This is only the third leap year since I’ve started the blog; since it doesn’t come around often, I don’t really have any set pattern for what it should look like. But when I looked back at the last one, I found some guidance:
Where will I be on February 29th, 2020? Will I still be posting every day, or will I have wound down somewhat? How many new books will I have written? Will I still be living in Seattle? What will my income be like? What new experiences will I have had? How well-known will I be? Will the “sex trafficking” hysteria be over, as I predicted just before that last Leap Day? Will I even be alive? There’s no way to know, or even to guess; the only way to find out is to wait.
There’s been a lot of change since then, but fortunately not as much as over the four years before (though I’m traveling more than ever).

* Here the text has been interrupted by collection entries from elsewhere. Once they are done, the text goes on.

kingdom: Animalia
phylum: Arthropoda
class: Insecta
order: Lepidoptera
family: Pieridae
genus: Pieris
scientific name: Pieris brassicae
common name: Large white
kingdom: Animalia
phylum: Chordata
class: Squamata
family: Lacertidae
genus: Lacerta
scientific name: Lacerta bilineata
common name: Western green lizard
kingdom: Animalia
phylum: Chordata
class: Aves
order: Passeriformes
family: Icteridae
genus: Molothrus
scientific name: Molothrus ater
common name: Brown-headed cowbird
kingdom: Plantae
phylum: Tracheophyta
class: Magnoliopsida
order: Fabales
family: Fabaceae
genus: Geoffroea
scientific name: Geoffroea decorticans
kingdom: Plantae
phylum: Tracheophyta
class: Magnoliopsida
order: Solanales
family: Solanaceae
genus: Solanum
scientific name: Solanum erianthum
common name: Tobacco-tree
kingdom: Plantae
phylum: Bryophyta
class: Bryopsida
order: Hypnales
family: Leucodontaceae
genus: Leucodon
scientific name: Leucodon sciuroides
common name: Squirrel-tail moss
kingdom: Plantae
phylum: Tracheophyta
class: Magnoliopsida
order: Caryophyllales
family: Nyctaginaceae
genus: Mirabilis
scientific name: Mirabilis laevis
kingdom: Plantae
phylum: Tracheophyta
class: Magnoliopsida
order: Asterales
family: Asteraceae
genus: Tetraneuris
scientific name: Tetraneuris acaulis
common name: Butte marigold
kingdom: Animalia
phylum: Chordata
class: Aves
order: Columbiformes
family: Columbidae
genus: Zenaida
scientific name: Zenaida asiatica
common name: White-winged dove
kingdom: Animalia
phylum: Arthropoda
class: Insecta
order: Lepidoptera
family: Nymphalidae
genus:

Obviously I’m still posting every day, but aside from news columns the average length is shorter and Fridays are sometimes quite short. My fourth book will be out soon, and I have plans for two more this year and three next year, including a third collection of short stories; I also have a documentary, The War on Whores, that was still in the talking-about stages last leap day. I’m still spending most of my time in Seattle, though of course now I have my farm, Sunset; on the last leap day I hadn’t even decided to relocate yet (that didn’t happen until December of that year). I’m making about the same as I did four years ago, but expending a lot less effort to do so; in fact, I don’t do traditional escort advertising any more except for my personal website and free ad sites, and I plan to mostly stop taking new clients at the end of this year unless they have impeccable references. I’m still alive, but unfortunately so is “sex trafficking” hysteria; however, it has backfired on its creators and promoters in a way I didn’t quite predict, with over half of Americans now supporting decriminalization (many of them because of the hysteria rather than in spite of it), and strong pro-decriminalization momentum in a number of US states. And as I head toward the tenth anniversary of this blog, I’m seeing a slow shift in the way I live my life (for the better, I think). Will I be around to answer these same questions on February 29th, 2024? Only time will tell. But as I look at all I’ve done over the past decade, I can say that I’m reasonably satisfied with my life and accomplishments. And as that’s not something I’ve ever really been able to say at the end of any prior decade, I think it’s enough.